- EXERCISE TASK: In the records below, find the line holding "through a 30"; copy it and every line after it to the end, omitting all images.

- DATA FOR THIS TASK:
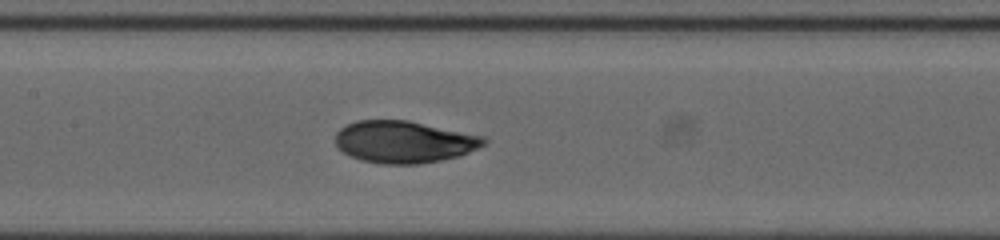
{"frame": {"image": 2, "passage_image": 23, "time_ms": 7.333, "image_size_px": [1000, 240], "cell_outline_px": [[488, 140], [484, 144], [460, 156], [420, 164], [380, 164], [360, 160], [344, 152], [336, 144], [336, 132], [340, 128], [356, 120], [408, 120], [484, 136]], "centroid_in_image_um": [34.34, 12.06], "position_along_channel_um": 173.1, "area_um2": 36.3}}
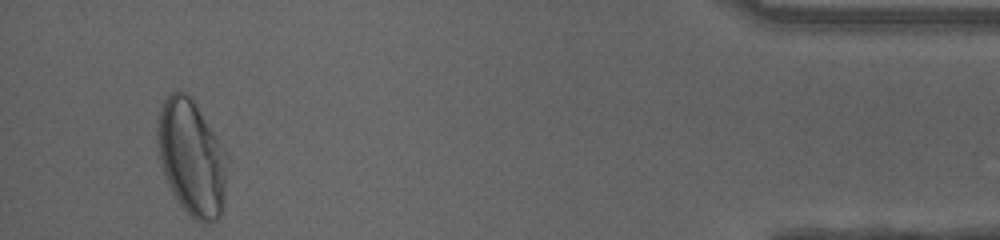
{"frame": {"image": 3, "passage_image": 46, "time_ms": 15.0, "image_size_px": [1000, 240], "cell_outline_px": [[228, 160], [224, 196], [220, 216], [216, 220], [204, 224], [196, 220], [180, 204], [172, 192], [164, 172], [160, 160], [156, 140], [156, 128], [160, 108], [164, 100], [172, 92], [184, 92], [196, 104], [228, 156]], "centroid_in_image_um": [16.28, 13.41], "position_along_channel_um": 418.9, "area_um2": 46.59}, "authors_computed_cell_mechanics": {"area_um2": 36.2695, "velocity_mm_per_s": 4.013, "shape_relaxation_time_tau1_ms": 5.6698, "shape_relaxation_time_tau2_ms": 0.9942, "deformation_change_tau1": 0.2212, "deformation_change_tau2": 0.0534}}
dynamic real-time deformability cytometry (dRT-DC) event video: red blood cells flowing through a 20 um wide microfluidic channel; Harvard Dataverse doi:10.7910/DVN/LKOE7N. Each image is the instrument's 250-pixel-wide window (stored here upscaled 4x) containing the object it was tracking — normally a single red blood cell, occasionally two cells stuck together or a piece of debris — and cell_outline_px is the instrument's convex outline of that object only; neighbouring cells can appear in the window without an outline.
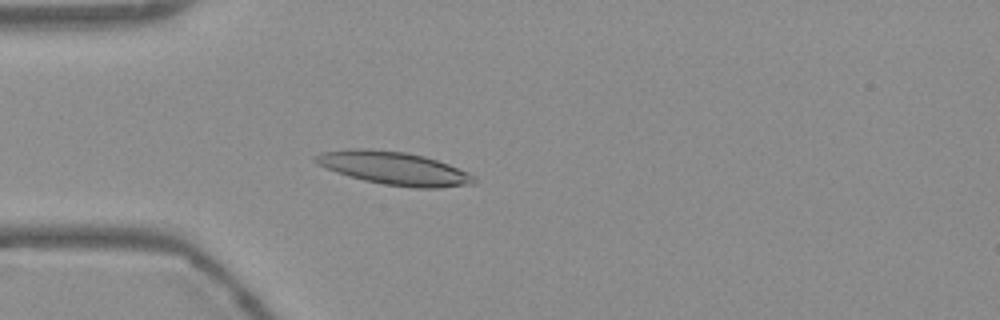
{"species": "Egyptian fruit bat (a non-hibernating species)", "species_latin": "Rousettus aegyptiacus", "temperature_condition": "warm", "stored_images_in_passage": 54, "camera_frame_rate_fps": 3000, "um_per_image_px": 0.085, "frame": {"image": 1, "passage_image": 15, "time_ms": 4.667, "image_size_px": [1000, 320], "cell_outline_px": [[476, 184], [440, 188], [416, 188], [384, 184], [364, 180], [348, 176], [336, 172], [312, 160], [312, 156], [320, 152], [348, 148], [364, 148], [408, 152], [424, 156], [448, 164], [468, 172], [476, 176]], "centroid_in_image_um": [33.5, 14.29], "position_along_channel_um": 51.5, "area_um2": 30.81}}
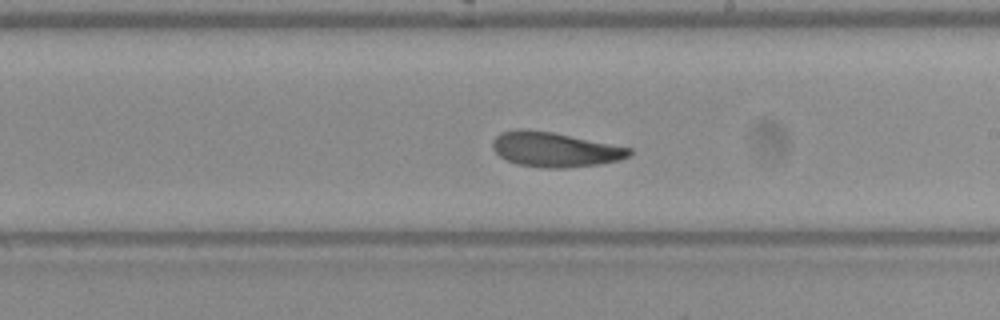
{"frame": {"image": 2, "passage_image": 31, "time_ms": 10.0, "image_size_px": [1000, 320], "cell_outline_px": [[632, 152], [628, 156], [620, 160], [600, 164], [564, 168], [540, 168], [516, 164], [500, 156], [492, 148], [492, 140], [500, 132], [516, 128], [524, 128], [552, 132], [632, 148]], "centroid_in_image_um": [47.12, 12.7], "position_along_channel_um": 241.9, "area_um2": 27.86}}
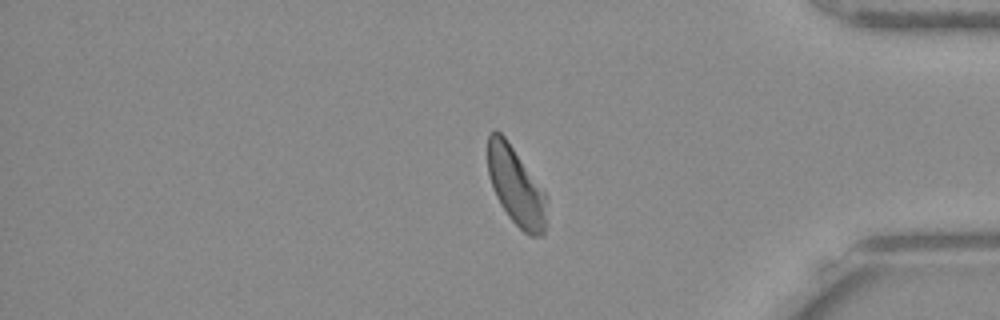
{"frame": {"image": 3, "passage_image": 45, "time_ms": 14.667, "image_size_px": [1000, 320], "cell_outline_px": [[548, 224], [544, 236], [532, 236], [524, 232], [508, 216], [500, 204], [492, 188], [488, 172], [488, 136], [496, 128], [504, 136], [544, 188], [548, 196]], "centroid_in_image_um": [43.93, 15.88], "position_along_channel_um": 391.3, "area_um2": 27.57}, "authors_computed_cell_mechanics": {"area_um2": 27.8885, "velocity_mm_per_s": 3.7444, "shape_relaxation_time_tau1_ms": null, "shape_relaxation_time_tau2_ms": 4.1507, "deformation_change_tau1": null, "deformation_change_tau2": 0.1191}}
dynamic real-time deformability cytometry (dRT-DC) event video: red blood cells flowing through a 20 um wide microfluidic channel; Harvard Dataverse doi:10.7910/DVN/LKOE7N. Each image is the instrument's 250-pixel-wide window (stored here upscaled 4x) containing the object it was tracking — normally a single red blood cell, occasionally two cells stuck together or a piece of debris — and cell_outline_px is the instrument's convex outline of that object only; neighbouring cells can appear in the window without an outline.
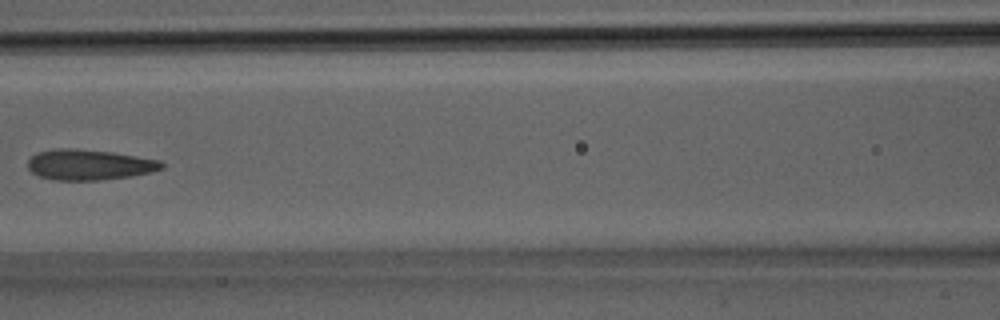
{"species": "Egyptian fruit bat (a non-hibernating species)", "species_latin": "Rousettus aegyptiacus", "temperature_condition": "room temperature", "stored_images_in_passage": 26, "camera_frame_rate_fps": 3000, "um_per_image_px": 0.085, "animal": {"sex": "male"}, "frame": {"image": 1, "passage_image": 8, "time_ms": 2.333, "image_size_px": [1000, 320], "cell_outline_px": [[164, 168], [152, 172], [132, 176], [100, 180], [52, 180], [40, 176], [32, 172], [28, 168], [28, 160], [32, 156], [40, 152], [60, 148], [72, 148], [112, 152], [160, 160], [164, 164]], "centroid_in_image_um": [7.61, 14.01], "position_along_channel_um": 159.0, "area_um2": 23.76}}
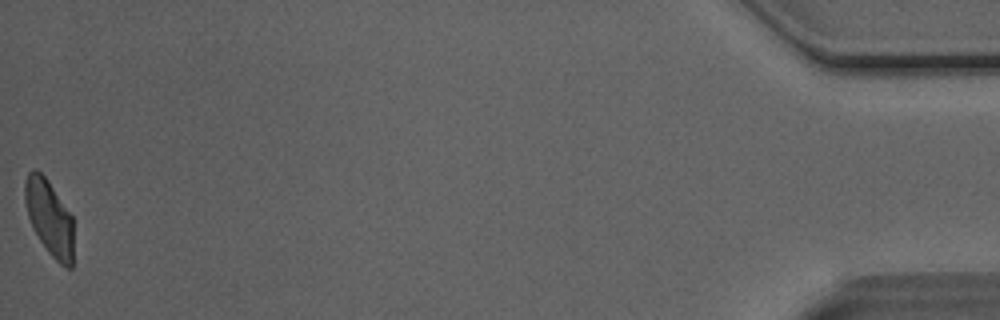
{"frame": {"image": 2, "passage_image": 26, "time_ms": 8.333, "image_size_px": [1000, 320], "cell_outline_px": [[72, 268], [64, 268], [48, 252], [32, 228], [28, 216], [24, 200], [24, 180], [28, 172], [32, 168], [36, 168], [48, 180], [72, 216]], "centroid_in_image_um": [4.16, 18.47], "position_along_channel_um": 431.0, "area_um2": 21.44}}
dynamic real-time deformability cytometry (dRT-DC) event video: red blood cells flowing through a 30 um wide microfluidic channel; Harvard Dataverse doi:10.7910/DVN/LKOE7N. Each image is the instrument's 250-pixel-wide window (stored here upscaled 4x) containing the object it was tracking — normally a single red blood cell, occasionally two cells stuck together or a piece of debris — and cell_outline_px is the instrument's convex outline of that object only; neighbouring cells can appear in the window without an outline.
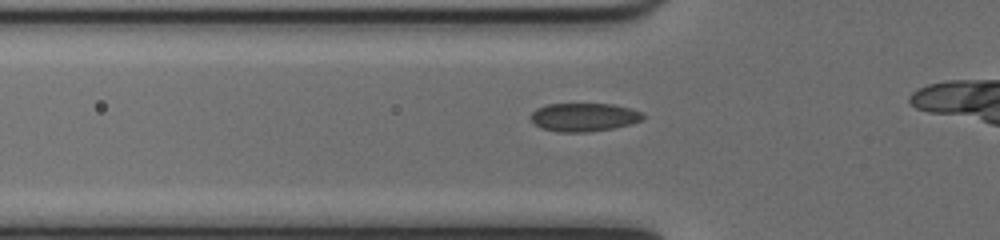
{"species": "common noctule bat (a hibernating species)", "species_latin": "Nyctalus noctula", "temperature_condition": "cold", "stored_images_in_passage": 32, "camera_frame_rate_fps": 3000, "um_per_image_px": 0.085, "animal": {"sex": "female", "body_mass_g": 17.0, "forearm_length_mm": 48.0}, "frame": {"image": 1, "passage_image": 11, "time_ms": 3.333, "image_size_px": [1000, 240], "cell_outline_px": [[644, 116], [640, 120], [632, 124], [612, 128], [588, 132], [556, 132], [540, 128], [532, 120], [532, 112], [536, 108], [548, 104], [612, 104], [632, 108], [644, 112]], "centroid_in_image_um": [49.66, 9.96], "position_along_channel_um": 76.1, "area_um2": 18.61}}
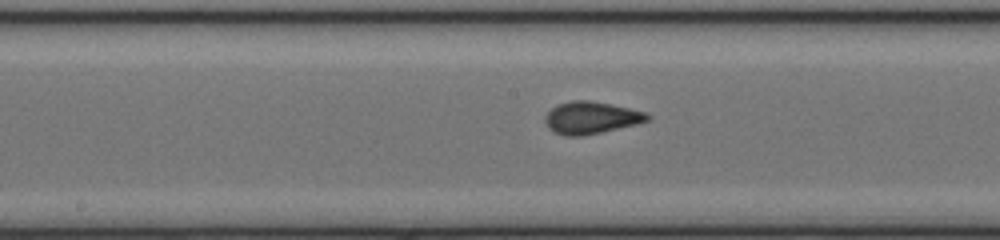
{"frame": {"image": 2, "passage_image": 20, "time_ms": 6.333, "image_size_px": [1000, 240], "cell_outline_px": [[652, 120], [636, 124], [584, 136], [564, 136], [548, 128], [544, 120], [544, 116], [556, 104], [572, 100], [588, 100], [648, 112], [652, 116]], "centroid_in_image_um": [50.25, 10.01], "position_along_channel_um": 197.9, "area_um2": 19.31}}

- RESULT OF THIS EXERCISE:
dynamic real-time deformability cytometry (dRT-DC) event video: red blood cells flowing through a 30 um wide microfluidic channel; Harvard Dataverse doi:10.7910/DVN/LKOE7N. Each image is the instrument's 250-pixel-wide window (stored here upscaled 4x) containing the object it was tracking — normally a single red blood cell, occasionally two cells stuck together or a piece of debris — and cell_outline_px is the instrument's convex outline of that object only; neighbouring cells can appear in the window without an outline.
{"species": "common noctule bat (a hibernating species)", "species_latin": "Nyctalus noctula", "temperature_condition": "cold", "stored_images_in_passage": 32, "camera_frame_rate_fps": 3000, "um_per_image_px": 0.085, "animal": {"sex": "female", "body_mass_g": 17.0, "forearm_length_mm": 48.0}, "frame": {"image": 1, "passage_image": 11, "time_ms": 3.333, "image_size_px": [1000, 240], "cell_outline_px": [[644, 116], [640, 120], [632, 124], [612, 128], [588, 132], [556, 132], [540, 128], [532, 120], [532, 112], [536, 108], [548, 104], [612, 104], [632, 108], [644, 112]], "centroid_in_image_um": [49.66, 9.96], "position_along_channel_um": 76.1, "area_um2": 18.61}}
{"frame": {"image": 2, "passage_image": 20, "time_ms": 6.333, "image_size_px": [1000, 240], "cell_outline_px": [[652, 120], [636, 124], [584, 136], [564, 136], [548, 128], [544, 120], [544, 116], [556, 104], [572, 100], [588, 100], [648, 112], [652, 116]], "centroid_in_image_um": [50.25, 10.01], "position_along_channel_um": 197.9, "area_um2": 19.31}}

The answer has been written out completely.